Secondary outcomes focused on safety, including hypertension (blood pressure >180/110 mm Hg within 60 minutes after receiving PDP), bradycardia (heart rate < 60 beats/min within 60 minutes after receiving phenylephrine), and tachycardia (heart rate increase by at least 30% from baseline within 60 minutes after receiving epinephrine).
The authors also looked at cardiac arrest within six hours after PDP administration, ICU and hospital length of stay (LOS), in-hospital mortality, extravasation, and severe adverse events (defined as severe bradycardia or hypertension requiring treatment). Notably, the study center PDP protocol included using epinephrine for patients with known cardiac dysfunction (ejection fraction < 40%) and phenylephrine for all other patients.
A total of 1727 patients were included in the study. The epinephrine group comprised 123 patients and the phenylephrine group comprised 1604 patients. Patient characteristics and efficacy outcomes were compared between responders and nonresponders within each group based on which PDP was administered. In the phenylephrine group, responders were older, had higher Acute Physiology and Chronic Health Evaluation (APACHE) II scores, and received less inotropes than nonresponders. Interestingly, more phenylephrine nonresponders had hypertension requiring IV treatment than did responders, indicating that PDP was unlikely responsible for the hypertension.
There was no difference in hospital mortality between responders and nonresponders. ICU and hospital LOS were longer in responders (8 and 14.5 days, respectively, P = 0.007) than in nonresponders (9 and 17 days, respectively, P = 0.001). In the epinephrine group, responders were more commonly White than other ethnicities and had higher APACHE II scores. There were no severe adverse events and no differences in cardiac arrest and ICU and hospital LOS.
This study had many limitations inherent in its retrospective design, such as a lack of specific documentation of the potential causes of hypotension, which could have bearing on PDP responsiveness. Of the 3175 patients who were screened, a surprising 1348 were excluded because they had received PDP in the operating room. The epinephrine group was smaller than the phenylephrine group despite epinephrine being used equally to, if not more than, other institutions as a PDP.

Dataset entries:
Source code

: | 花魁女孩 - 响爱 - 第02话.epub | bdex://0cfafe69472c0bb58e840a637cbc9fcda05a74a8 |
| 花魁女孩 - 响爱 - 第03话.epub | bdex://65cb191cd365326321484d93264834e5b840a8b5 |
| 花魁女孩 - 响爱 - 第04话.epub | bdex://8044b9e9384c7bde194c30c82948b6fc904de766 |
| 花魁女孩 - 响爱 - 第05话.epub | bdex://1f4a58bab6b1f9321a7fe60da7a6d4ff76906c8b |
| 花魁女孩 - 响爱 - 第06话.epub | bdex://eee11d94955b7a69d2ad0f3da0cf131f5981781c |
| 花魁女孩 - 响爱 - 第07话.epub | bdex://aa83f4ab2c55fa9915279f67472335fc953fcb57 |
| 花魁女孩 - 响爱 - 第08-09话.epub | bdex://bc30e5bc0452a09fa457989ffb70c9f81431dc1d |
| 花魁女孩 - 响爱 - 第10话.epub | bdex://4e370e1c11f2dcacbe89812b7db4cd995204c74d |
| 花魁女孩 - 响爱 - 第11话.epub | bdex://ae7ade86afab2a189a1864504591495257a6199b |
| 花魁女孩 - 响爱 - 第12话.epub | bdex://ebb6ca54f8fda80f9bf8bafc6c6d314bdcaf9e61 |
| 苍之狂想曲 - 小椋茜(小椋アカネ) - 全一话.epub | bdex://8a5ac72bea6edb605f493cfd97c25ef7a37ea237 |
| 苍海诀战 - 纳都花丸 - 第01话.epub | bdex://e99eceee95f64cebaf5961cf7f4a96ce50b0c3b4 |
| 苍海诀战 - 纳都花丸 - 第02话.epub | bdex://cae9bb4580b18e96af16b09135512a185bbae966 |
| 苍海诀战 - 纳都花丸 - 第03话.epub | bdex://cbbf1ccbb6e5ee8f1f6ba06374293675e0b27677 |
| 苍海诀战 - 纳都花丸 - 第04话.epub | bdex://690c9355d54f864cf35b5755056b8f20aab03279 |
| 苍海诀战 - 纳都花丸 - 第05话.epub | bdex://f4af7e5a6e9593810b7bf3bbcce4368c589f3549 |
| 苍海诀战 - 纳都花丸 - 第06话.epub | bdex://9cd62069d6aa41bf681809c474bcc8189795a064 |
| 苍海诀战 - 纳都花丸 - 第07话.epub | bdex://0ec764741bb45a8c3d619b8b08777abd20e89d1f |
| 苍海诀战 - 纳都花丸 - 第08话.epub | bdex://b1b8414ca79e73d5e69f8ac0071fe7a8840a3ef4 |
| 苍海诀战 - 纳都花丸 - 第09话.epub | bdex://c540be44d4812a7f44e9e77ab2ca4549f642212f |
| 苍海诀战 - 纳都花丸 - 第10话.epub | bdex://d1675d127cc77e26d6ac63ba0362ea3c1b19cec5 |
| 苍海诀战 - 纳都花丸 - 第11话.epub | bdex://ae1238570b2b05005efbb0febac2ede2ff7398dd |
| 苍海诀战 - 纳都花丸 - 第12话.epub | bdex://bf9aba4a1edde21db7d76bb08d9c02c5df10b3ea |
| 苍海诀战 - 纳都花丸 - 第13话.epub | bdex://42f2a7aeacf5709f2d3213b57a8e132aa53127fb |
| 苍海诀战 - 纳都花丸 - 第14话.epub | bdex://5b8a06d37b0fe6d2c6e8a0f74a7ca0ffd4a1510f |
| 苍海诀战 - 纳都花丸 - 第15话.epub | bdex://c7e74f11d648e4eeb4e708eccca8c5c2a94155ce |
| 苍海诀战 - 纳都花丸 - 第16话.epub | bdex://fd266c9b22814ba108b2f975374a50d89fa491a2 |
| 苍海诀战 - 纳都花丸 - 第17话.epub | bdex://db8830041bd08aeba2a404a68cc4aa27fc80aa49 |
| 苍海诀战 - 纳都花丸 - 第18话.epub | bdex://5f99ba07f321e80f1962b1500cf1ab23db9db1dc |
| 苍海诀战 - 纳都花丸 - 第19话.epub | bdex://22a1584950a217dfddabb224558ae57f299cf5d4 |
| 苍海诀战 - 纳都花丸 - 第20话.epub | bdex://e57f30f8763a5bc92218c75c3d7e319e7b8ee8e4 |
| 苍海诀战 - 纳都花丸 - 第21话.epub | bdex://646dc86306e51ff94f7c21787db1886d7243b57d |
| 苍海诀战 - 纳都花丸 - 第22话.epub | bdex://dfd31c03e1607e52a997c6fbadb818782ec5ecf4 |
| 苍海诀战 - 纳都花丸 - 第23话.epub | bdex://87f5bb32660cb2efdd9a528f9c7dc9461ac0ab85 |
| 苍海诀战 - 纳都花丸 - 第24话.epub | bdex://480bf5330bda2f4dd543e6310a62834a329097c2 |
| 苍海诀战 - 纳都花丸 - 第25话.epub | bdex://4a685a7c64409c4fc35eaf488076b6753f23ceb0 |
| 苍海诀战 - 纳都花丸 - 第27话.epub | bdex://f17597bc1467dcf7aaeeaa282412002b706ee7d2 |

Tasks to carry out:
1. Answer these questions from the PDP study passage, one line each:
(a) How many patients made up the epinephrine group?
(b) What ejection fraction marked known cardiac dysfunction under the study center's PDP protocol?
(c) Why were 1348 of the screened patients excluded?
2. Carry on the PDP study passage, starting after its final sentence.
The listing is separate material and has no connection to the PDP study passage.

Answers in order:
1.
(a) 123 patients.
(b) An ejection fraction below 40%.
(c) They had received PDP in the operating room.

2.
Baseline heart rates were not recorded in the study, and hypotensive patients without tachycardia could receive a dual benefit from the chronotropic and vasoconstrictor effect of epinephrine. Data regarding ventricular dysrhythmia linked to PDP use were omitted because these data were not available in the electronic medical record. This omittance was problematic because it is one of the biggest concerns in the ICU population.
The biggest limitation was the link between crystalloid bolus responsiveness and lack of phenylephrine response, but the authors were unable to capture the patients’ volume status, which would be one of the first things assessed in a hypotensive ED patient.
This study highlights the safety of using PDPs outside an operating room setting when there is a protocol in place with readily available, labeled, prefilled syringes. Future studies should be conducted in a prospective manner to identify any clinically significant outcomes when using different PDP medications and perhaps targeting etiologies of hypotension.
References
- Panchal AR, Satyanarayan A, Bahadir JD, Hays D, Mosier J. Efficacy of bolus-dose phenylephrine for peri-intubation hypotension. J Emerg Med. 2015 Oct;49(4):488-494.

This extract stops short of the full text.